The priest pauses at this, nods, and says: “If people knew you had these attractions they might not demonize you so much for it. And you think you have some kind of duty to show them?”
“I am just tired of being called disgusting for feeling the same way as everyone else.”
“I’m celibate,” he responds, maybe a bit defensively. “And most people don’t understand that. Most, if they’re honest, think it’s weird.”
I shake my head, “You’re a hero around here, Father. When was the last time you had a night of the week a family wasn’t begging you to come over for dinner?”
“That’s more exhausting than I think you give it credit,” the priest tries to joke.
I do not give up. But there is hurt in my voice this time. “Gay people aren’t even allowed to donate blood in this country. That’s what most people think of us. Not that we are a little weird. That we are toxic. It’s not that people don’t want us to get married. They say we are not even capable of it. The whole point of your celibacy is that your sexuality is good and you are offering it to the church. The whole point of mine is that I have nothing to offer.”
•••
The next scene is an empty chapel at sunset. You wander around the rows of wooden pews until you find me on the floor in the back, sitting cross-legged, a journal on my lap. You come over and sit down next to me, but I do not look up. Words appear on the screen as I journal.
I don’t understand, God. The words write steady but are far from polished. I’ve tried so hard to do this right. How many times have I asked you to take this pain from me? Or to give me the strength to bear it? I don’t feel like I am bearing it. I am drowning.
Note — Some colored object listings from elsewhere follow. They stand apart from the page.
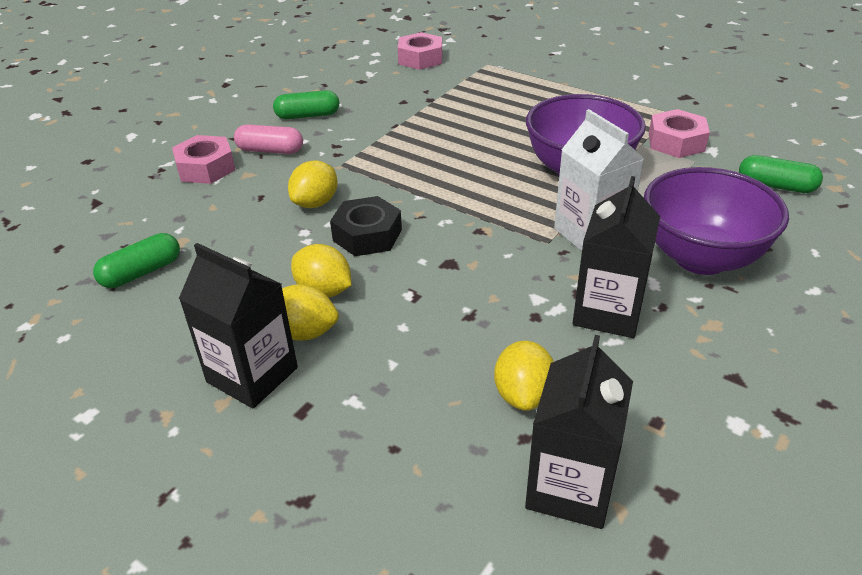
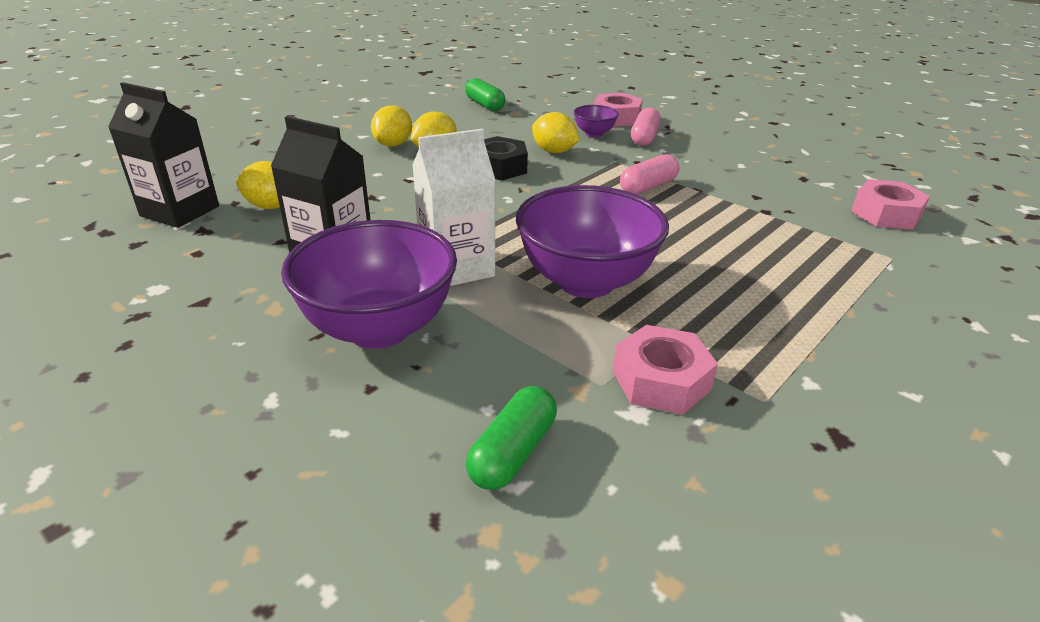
camera: 95 degrees right, 5 degrees down
black carton [179,243,298,409] -> none
green capsule [273,90,339,119] -> none
none -> purple bowl [574,105,619,137]
none -> pink capsule [620,154,679,194]

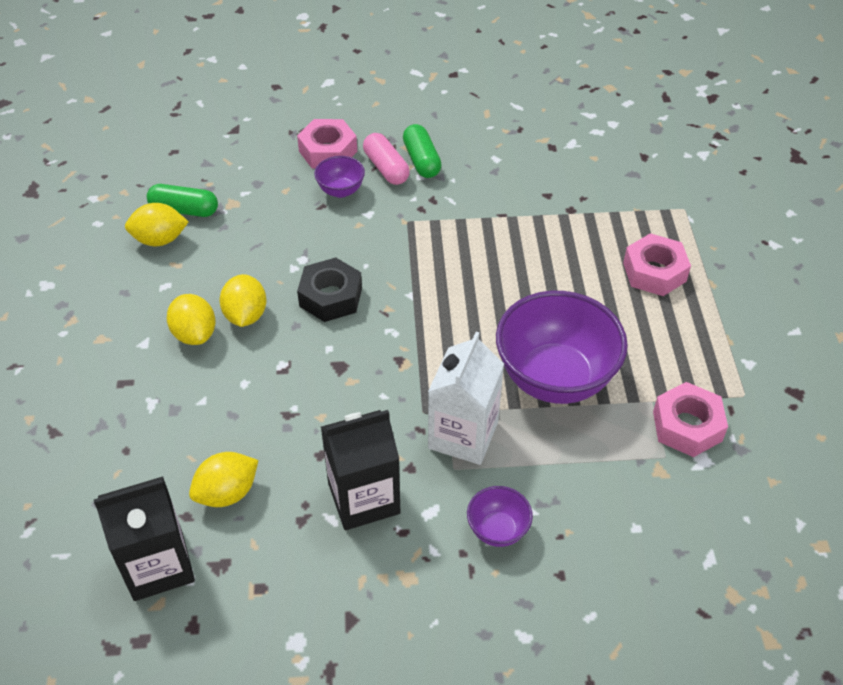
camera: 45 degrees left, 15 degrees up
purple bowl [281,220,457,349] -> purple bowl [467,486,533,547], size x0.46
green capsule [466,386,557,490] -> green capsule moved to [403,124,442,178]
yellow lemon [532,112,579,153] -> yellow lemon moved to [125,203,188,246]
pink capsule [620,154,679,194] -> none
pink nut [851,179,930,230] -> pink nut moved to [623,233,691,296]

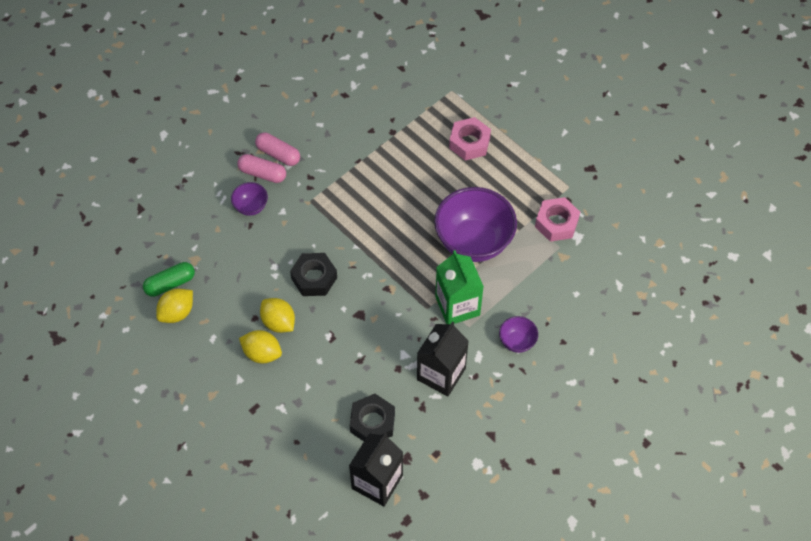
camera: 40 degrees left, 10 degrees up
yellow lemon [189,452,258,507] -> black nut [350,394,395,441]
pink nut [297,119,357,169] -> none
green capsule [403,124,442,178] -> pink capsule [255,133,300,166]
white carton [428,332,504,465] -> green carton [435,250,484,324]

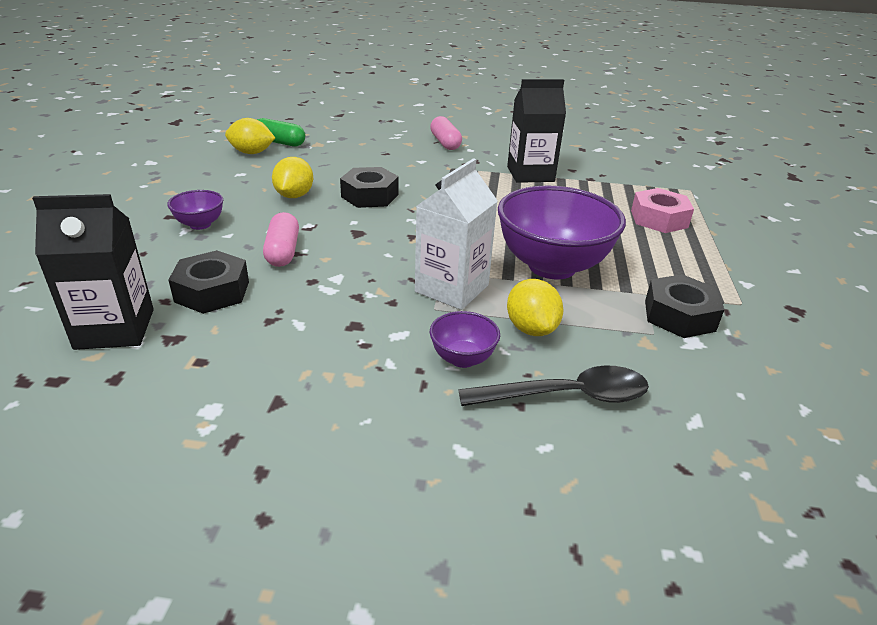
camera: 50 degrees right, 25 degrees down
purple bowl [231,182,268,216] -> purple bowl moved to [167,190,223,230]
yellow lemon [239,330,282,363] -> yellow lemon moved to [507,279,563,336]
pink capsule [255,133,300,166] -> pink capsule moved to [263,212,299,267]
black carton [417,321,469,396] -> black carton moved to [507,79,566,183]
green carton [435,250,484,324] -> white carton [415,158,498,310]
pink nut [535,197,580,242] -> black nut [645,274,724,338]
none -> black spoon [458,365,649,406]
I am alone.
Everything in me is dying to fall in love, so how is it that I am only capable of being alone?
You see me set down my pen and a teardrop falls on the word alone, smearing it and making it run down the screen.
Everything in me is dying to fall in love, so how is it that I am only capable of being alone? A woman could never love me. Not the real me. And I am not allowed to love a man. Because it is disordered. As am I—intrinsically. How is that made in your image?
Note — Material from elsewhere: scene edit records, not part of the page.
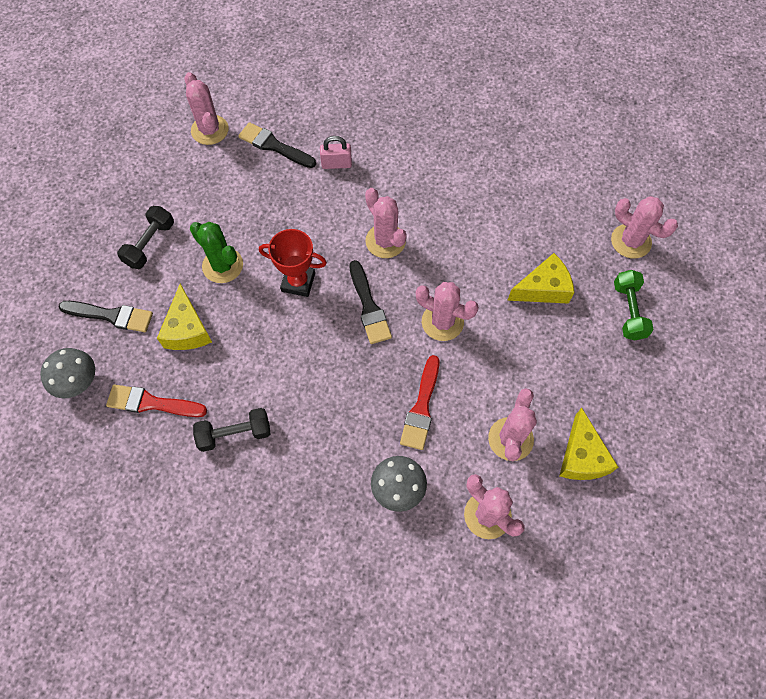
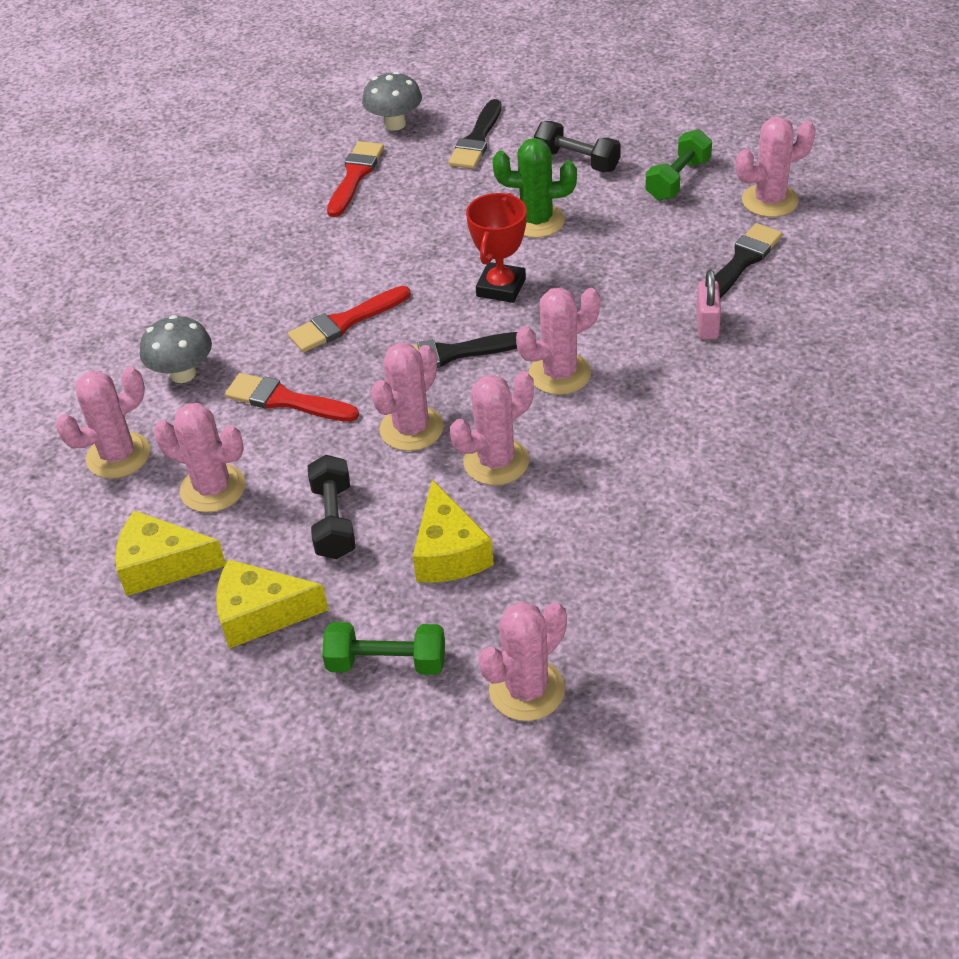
camera: 100 degrees right, 20 degrees down
yellow cheese [157,284,212,350] -> yellow cheese moved to [216,559,329,649]
green cactus [190,222,243,283] -> green cactus turned 45 degrees clockwise [493,138,577,238]
black dumbbell [193,408,271,452] -> black dumbbell moved to [308,455,355,559]
none -> red brush [288,286,411,352]
none -> pink cactus [450,371,534,485]
none -> green dumbbell [645,129,712,201]

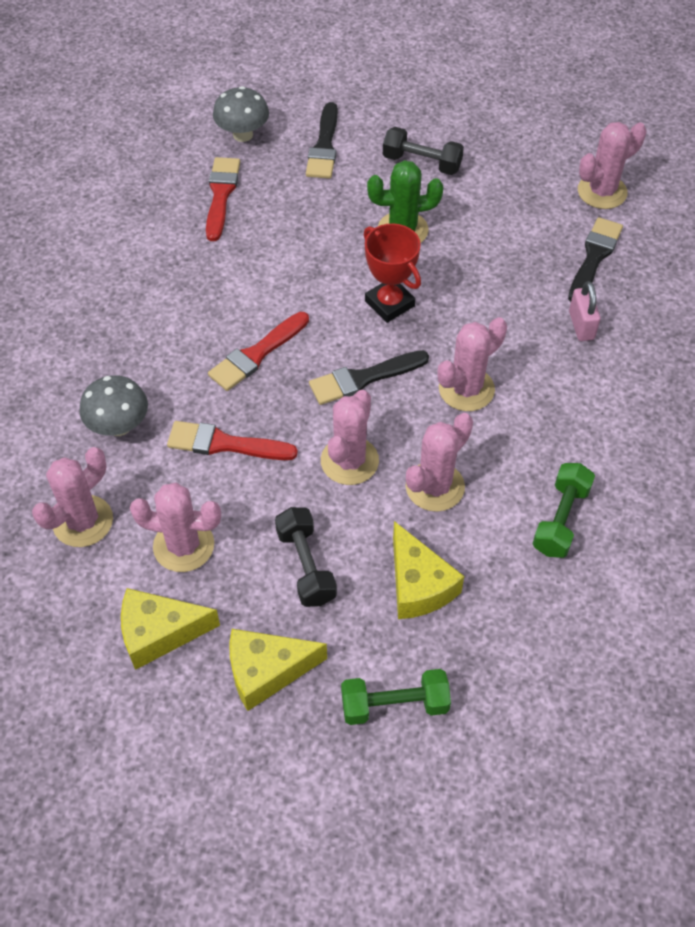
camera: 15 degrees left, 10 degrees up
red trophy [466,193,527,303] -> red trophy turned 45 degrees counterclockwise [364,223,421,323]
pink cactus [478,602,567,721] -> none
green dumbbell [645,129,712,201] -> green dumbbell moved to [533,463,595,558]

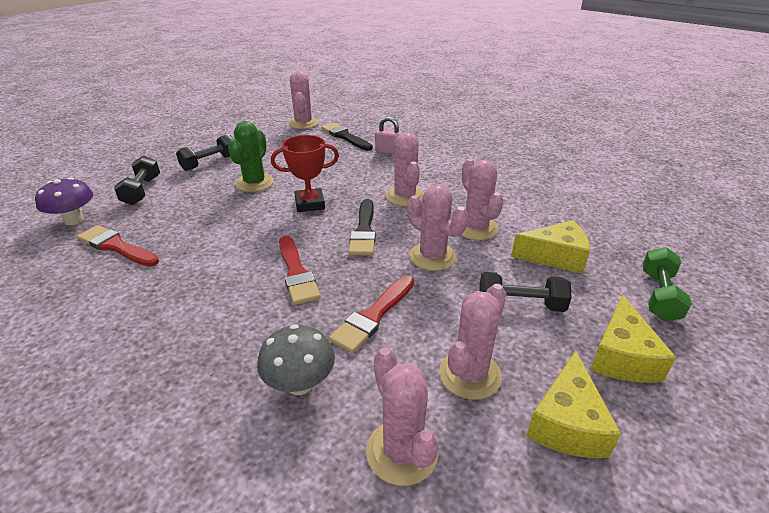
camera: 65 degrees left, 20 degrees down
grey mushroom [213,86,269,142] -> purple mushroom [35,177,93,225]
black brush [306,102,338,179] -> black dumbbell [114,155,160,205]
green dumbbell [533,463,595,558] -> none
The screen fades to black and one final sentence scrawls on the screen. How am I supposed to survive life if I am incapable of love?
•••
I have often been told that my sexuality is worth the pain, for in its repression it can purchase paradise. A straight afterlife awaits me if only I would act the part in this one.
To be honest, I have theological and philosophical issues with this position. But more than that, I have an emotional one. For so often I am told this line by my fellow Catholics who know not and care less about the weight of the burden they ask their gay and lesbian brothers and sisters to carry. We are an abstraction. Something the Catechism speaks about, not someone they speak with. Known of, though not known.
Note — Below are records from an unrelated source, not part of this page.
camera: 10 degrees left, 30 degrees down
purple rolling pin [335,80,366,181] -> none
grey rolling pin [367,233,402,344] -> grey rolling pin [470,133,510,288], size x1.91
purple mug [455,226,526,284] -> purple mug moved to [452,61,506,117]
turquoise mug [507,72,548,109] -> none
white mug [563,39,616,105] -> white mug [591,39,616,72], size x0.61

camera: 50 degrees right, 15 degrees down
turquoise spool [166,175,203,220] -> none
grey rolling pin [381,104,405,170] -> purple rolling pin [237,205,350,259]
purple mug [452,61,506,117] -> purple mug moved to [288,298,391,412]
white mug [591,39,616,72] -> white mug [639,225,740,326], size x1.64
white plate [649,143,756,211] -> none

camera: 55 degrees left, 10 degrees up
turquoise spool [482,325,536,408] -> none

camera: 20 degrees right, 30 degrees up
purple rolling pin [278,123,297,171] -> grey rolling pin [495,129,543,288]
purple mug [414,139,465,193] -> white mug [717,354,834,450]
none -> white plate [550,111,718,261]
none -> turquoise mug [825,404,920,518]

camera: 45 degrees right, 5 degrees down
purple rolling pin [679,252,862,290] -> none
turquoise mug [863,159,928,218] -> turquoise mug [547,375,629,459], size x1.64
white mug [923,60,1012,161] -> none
I wonder what you would feel if you knew me. If you saw what the lives you ask us to lead are actually like.
As silly as a video game feels, I wish I could break open my life and give my fellow Catholics an immersive look at what it was like to believe I was incapable of romantic love and partnership, unable to raise a child and unfit for a family—how deep that wound cuts your soul and affects every corner of your life.
Would you care enough to witness it, even if you could not change it? At least then I would no longer be an abstraction. You would know me. You would have the opportunity to care about my struggles and sit with me in my pain.
And you might even understand if I say I cannot do this anymore. That I believe my sexuality is not evil but normal. You might even hear me tell my story and see it not as an attack on the church but as a deeper embrace of her.
I wonder what you would feel if you knew me. If you saw what the lives you ask us to lead are actually like. If you got to know the real us, the gay Catholics already all around you.